While you are tracing serious haskell package, you probably would bump into something like this and wonder what it is.

foo :: Typeable a => a -> Maybe b

Then you look it up on hackage and see the following confusing paragraph.

The Typeable class reifies types to some extent by associating type representations to types. These type representations can be compared, and one can in turn define a type-safe cast operation. To this end, an unsafe cast is guarded by a test for type (representation) equivalence. The module Data.Dynamic uses Typeable for an implementation of dynamics. The module Data.Data uses Typeable and type-safe cast (but not dynamics) to support the “Scrap your boilerplate” style of generic programming. You could also google to don’s writeup on stackoverflow giving the references. Don gave four of the references but I found two of them most related, they are:

Lammel, Ralf and Jones, Simon Peyton, “Scrap your boilerplate: a practical design pattern for generic programming, TLDI ’03: Proceedings of the 2003 ACM SIGPLAN International Workshop on Types in Languages Design and Implementation, 2003 Martín Abadi, Luca Cardelli, Benjamin Pierce and Gordon Plotkin, “Dynamic Typing in a Statically Typed Language”, ACM Transactions on Programming Languages and Systems (TOPLAS), 1991. And here is my understanding after reading these two and doing a little experiment with GHC.

Typeable literally means able to ask its type (tag). It’s a typeclass defined in Data.Typeable with a function typeOf :: a -> TypeRep in it. Do you feel familiar with keyword typeOf? It reminds you either typeof in javascript, typeid in C++, or instanceof in java. Typeable mechanism is kind of like Reflection, using typeOf (1::Int) can tell you the type representation (or you can just think of it type) of (1::Int) There are numerous types in standard library defined as instances of Typeable, so I do a little experiment by printing their type represection.

import Data.Int
import Data.Word
import Data.Ord
import Data.Typeable
import Control.Monad.ST
import Control.Exception
import Foreign.C.Types

main = do
    putStrLn $ show $ typeOf (True::Bool)
    putStrLn $ show $ typeOf ('c'::Char)
    putStrLn $ show $ typeOf (1.0::Double)
    putStrLn $ show $ typeOf (1.0::Float)
    putStrLn $ show $ typeOf (1::Int)
    putStrLn $ show $ typeOf (1::Int8)
    putStrLn $ show $ typeOf (1::Int16)
    putStrLn $ show $ typeOf (1::Int32)
    putStrLn $ show $ typeOf (1::Int64)
    putStrLn $ show $ typeOf (1::Integer)
    putStrLn $ show $ typeOf (undefined::Ordering)
    putStrLn $ show $ typeOf (undefined::RealWorld)
    putStrLn $ show $ typeOf (undefined::Word)
    putStrLn $ show $ typeOf (undefined::Word8)
    putStrLn $ show $ typeOf (undefined::Word16)
    putStrLn $ show $ typeOf (undefined::Word32)
    putStrLn $ show $ typeOf (undefined::Word64)
    putStrLn $ show $ typeOf (undefined::())
    putStrLn $ show $ typeOf (undefined::TyCon)
    putStrLn $ show $ typeOf (undefined::TypeRep)
    putStrLn $ show $ typeOf (undefined::ArithException)

════════════════════

**Required action 1**
List every module imported by the code in the Haskell Typeable post.
**Required action 2**
In the Haskell Typeable post, which function does the Typeable class contain, and what is its type signature?
**Required action 3**
Pick up the Haskell Typeable post at the point where it stops, and write its next part.
The lines that come next have no connection to the Haskell Typeable post.

════════════════════

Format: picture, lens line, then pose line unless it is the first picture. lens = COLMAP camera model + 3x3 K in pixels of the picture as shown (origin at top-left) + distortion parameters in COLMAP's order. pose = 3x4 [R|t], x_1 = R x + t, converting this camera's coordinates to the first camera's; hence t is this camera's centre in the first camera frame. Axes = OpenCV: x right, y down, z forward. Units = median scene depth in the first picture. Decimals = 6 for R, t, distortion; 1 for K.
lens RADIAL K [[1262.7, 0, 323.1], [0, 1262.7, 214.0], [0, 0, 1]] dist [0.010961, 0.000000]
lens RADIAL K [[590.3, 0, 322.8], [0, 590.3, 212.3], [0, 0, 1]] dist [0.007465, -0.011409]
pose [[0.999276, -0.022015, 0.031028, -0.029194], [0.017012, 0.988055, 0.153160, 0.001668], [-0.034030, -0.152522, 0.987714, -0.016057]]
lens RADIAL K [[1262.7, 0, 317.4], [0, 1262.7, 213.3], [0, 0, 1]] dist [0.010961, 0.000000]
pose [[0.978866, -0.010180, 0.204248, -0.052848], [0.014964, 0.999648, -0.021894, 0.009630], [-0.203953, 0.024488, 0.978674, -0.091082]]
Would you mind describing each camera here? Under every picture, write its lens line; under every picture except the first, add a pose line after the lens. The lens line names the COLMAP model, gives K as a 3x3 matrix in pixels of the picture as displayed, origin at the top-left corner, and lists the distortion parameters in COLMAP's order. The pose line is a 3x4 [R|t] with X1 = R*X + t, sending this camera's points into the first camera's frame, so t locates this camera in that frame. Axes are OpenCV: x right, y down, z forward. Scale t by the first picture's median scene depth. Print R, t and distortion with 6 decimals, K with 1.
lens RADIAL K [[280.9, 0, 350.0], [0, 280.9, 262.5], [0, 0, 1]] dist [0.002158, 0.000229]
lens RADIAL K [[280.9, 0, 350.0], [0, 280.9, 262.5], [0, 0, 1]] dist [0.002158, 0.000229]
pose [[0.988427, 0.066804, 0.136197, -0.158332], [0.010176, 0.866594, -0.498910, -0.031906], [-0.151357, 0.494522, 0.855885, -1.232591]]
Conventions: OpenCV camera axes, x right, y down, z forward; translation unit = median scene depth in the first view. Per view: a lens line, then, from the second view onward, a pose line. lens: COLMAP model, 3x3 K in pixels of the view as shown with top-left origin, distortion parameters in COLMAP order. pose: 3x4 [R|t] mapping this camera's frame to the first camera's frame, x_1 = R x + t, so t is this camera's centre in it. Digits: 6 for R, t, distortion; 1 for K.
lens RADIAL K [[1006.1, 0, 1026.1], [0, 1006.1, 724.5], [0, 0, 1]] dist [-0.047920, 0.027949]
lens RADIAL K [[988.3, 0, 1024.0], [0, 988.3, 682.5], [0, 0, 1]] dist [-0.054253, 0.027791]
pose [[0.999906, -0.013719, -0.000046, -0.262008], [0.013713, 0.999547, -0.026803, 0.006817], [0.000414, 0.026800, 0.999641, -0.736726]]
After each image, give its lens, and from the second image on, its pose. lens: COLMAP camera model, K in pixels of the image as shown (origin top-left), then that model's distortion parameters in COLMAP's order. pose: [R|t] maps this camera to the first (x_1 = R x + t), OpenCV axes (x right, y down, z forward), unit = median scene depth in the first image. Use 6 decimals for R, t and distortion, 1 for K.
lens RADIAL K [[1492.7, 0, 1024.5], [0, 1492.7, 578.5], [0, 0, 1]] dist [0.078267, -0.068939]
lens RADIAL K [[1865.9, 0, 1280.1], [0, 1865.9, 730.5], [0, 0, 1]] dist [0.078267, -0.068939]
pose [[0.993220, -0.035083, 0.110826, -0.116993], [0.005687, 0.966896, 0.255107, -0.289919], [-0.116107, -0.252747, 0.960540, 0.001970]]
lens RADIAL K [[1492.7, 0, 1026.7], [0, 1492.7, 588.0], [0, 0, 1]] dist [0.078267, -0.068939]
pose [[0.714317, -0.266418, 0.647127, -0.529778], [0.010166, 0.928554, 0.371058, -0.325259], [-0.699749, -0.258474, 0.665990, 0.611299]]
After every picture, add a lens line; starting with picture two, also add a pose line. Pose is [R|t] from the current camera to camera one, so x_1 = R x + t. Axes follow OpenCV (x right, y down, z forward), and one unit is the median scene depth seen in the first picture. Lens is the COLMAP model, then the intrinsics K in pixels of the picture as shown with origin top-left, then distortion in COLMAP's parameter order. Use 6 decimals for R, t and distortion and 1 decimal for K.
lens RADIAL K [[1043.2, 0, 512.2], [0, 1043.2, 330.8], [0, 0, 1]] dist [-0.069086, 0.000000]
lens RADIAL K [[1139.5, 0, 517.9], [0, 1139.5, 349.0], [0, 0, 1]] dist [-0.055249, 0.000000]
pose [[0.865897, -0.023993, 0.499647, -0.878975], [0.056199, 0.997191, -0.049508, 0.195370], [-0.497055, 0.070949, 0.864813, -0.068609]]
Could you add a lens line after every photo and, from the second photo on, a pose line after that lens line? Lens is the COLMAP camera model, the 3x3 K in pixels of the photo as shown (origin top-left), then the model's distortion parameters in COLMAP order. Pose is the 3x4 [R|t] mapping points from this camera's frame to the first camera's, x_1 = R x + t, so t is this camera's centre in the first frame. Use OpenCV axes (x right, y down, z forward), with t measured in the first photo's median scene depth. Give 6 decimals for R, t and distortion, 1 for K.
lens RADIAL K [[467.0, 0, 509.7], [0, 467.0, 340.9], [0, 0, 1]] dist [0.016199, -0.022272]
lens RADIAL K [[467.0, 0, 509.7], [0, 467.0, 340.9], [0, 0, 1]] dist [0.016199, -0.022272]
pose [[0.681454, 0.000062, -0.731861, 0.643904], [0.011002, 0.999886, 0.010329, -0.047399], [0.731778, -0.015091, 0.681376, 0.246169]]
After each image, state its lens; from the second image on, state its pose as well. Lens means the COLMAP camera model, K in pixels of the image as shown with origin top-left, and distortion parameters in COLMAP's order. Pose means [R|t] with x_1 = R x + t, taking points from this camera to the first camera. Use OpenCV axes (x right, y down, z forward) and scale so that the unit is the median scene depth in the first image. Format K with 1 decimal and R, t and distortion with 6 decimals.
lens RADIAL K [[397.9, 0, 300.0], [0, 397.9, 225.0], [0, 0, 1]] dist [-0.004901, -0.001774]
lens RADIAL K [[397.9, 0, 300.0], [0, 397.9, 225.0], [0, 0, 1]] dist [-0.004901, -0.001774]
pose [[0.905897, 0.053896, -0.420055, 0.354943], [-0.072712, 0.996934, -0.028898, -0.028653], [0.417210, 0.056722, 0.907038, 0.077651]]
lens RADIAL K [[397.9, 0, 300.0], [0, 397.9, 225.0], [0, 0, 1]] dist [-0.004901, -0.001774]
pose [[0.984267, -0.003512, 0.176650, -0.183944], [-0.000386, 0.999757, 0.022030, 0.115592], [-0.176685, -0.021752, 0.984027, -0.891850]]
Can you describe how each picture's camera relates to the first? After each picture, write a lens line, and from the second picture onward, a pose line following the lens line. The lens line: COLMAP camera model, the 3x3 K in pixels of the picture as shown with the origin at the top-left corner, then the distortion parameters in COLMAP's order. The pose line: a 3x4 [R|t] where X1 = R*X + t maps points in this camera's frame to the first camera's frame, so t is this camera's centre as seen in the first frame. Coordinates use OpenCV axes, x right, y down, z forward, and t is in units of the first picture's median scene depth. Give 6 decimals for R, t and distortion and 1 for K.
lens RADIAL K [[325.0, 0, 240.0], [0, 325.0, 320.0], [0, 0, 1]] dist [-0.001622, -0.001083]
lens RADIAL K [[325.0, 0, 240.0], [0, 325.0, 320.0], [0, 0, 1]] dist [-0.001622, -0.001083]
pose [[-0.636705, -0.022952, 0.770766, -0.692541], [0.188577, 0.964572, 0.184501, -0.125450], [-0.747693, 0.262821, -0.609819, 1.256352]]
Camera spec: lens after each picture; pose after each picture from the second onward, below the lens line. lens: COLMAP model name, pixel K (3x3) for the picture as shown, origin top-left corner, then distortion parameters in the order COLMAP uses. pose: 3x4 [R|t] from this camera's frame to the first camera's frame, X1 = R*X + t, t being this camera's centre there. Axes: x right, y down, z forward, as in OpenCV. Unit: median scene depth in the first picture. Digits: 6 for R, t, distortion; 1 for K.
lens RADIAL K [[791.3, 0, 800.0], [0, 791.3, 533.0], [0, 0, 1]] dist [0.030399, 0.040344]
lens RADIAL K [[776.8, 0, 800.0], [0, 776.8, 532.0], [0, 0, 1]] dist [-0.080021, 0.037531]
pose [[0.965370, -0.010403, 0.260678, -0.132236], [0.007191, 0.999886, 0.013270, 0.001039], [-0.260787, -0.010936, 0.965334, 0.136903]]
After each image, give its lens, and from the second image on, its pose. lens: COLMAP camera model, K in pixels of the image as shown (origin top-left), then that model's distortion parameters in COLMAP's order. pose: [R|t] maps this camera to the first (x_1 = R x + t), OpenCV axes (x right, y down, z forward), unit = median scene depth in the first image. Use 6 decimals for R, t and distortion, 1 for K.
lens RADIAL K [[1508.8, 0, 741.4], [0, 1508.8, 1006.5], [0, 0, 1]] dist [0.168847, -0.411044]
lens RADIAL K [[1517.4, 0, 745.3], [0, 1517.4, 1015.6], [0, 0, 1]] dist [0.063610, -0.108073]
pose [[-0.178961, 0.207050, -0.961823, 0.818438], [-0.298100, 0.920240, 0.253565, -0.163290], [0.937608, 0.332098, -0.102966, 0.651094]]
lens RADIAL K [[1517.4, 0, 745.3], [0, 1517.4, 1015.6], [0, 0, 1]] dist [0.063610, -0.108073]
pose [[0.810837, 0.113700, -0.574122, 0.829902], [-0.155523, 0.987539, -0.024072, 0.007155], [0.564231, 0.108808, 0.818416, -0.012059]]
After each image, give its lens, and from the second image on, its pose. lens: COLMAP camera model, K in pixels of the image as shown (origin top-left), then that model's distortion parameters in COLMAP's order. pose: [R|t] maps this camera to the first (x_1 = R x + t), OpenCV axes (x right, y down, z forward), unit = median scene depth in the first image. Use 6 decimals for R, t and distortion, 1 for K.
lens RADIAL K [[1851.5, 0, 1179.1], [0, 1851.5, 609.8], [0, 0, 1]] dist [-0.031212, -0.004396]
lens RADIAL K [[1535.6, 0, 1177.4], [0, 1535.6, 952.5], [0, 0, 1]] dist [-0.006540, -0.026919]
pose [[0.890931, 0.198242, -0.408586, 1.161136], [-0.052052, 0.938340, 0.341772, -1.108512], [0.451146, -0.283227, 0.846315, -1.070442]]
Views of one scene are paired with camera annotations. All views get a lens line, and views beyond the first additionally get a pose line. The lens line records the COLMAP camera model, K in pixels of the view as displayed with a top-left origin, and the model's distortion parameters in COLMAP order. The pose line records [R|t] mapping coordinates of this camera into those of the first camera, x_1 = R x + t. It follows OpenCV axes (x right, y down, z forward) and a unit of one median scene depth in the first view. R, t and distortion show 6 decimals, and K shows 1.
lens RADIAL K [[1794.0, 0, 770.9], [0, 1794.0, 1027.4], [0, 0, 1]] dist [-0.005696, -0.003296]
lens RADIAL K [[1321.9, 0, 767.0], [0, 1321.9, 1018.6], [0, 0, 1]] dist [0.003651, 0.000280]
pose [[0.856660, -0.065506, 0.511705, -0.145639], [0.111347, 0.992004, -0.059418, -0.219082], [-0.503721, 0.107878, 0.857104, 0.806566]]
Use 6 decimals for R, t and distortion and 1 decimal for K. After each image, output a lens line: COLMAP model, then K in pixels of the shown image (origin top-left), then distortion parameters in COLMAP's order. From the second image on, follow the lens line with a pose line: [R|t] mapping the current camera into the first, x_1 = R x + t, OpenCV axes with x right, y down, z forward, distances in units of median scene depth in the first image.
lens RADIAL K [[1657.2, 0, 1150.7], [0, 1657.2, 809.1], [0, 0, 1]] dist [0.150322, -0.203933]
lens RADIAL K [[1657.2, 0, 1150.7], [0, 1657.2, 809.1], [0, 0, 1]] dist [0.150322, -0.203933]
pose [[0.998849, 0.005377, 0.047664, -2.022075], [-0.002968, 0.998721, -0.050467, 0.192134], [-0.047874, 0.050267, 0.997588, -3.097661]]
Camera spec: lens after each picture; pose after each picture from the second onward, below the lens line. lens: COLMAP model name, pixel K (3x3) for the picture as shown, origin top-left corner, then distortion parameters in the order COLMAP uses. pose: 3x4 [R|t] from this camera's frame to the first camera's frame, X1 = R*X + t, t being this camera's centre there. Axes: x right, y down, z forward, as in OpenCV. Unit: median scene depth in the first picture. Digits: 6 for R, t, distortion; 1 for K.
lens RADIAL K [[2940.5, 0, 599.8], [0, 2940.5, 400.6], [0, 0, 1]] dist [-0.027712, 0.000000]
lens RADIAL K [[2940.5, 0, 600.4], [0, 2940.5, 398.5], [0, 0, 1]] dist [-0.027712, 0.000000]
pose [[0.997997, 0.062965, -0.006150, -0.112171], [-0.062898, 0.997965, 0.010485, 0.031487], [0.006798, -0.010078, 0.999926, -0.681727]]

════════════════════

**Output 1**
Data.Int, Data.Word, Data.Ord, Data.Typeable, Control.Monad.ST, Control.Exception, Foreign.C.Types

**Output 2**
It contains typeOf, with the signature typeOf :: a -> TypeRep.

**Output 3**
    putStrLn $ show $ typeOf (undefined::ErrorCall)
    putStrLn $ show $ typeOf (undefined::SomeException)
    putStrLn $ show $ typeOf (undefined::IOException)
    putStrLn $ show $ typeOf (undefined::CUIntMax)
    putStrLn $ show $ typeOf (undefined::CIntMax)
    putStrLn $ show $ typeOf (undefined::CUIntPtr)
    putStrLn $ show $ typeOf (undefined::CIntPtr)
Bool
Char
Double
Float
Int
Int8
Int16
Int32
Int64
Integer
Ordering
RealWorld
Word
Word8
Word16
Word32
Word64
()
TyCon
TypeRep
GHC.Exception.ArithException
GHC.Exception.ErrorCall
GHC.Exception.SomeException
GHC.IO.Exception.IOException
CUIntMax
CIntMax
CUIntPtr
CIntPtr

You can see that from ArithException, the output becomes GHC.Exception.ArithException, and ErrorCall becomes GHC.Exception.ErrorCall, not just boring identity from Int to Int, Char to Char. typeOf not just show it’s type but some type representation.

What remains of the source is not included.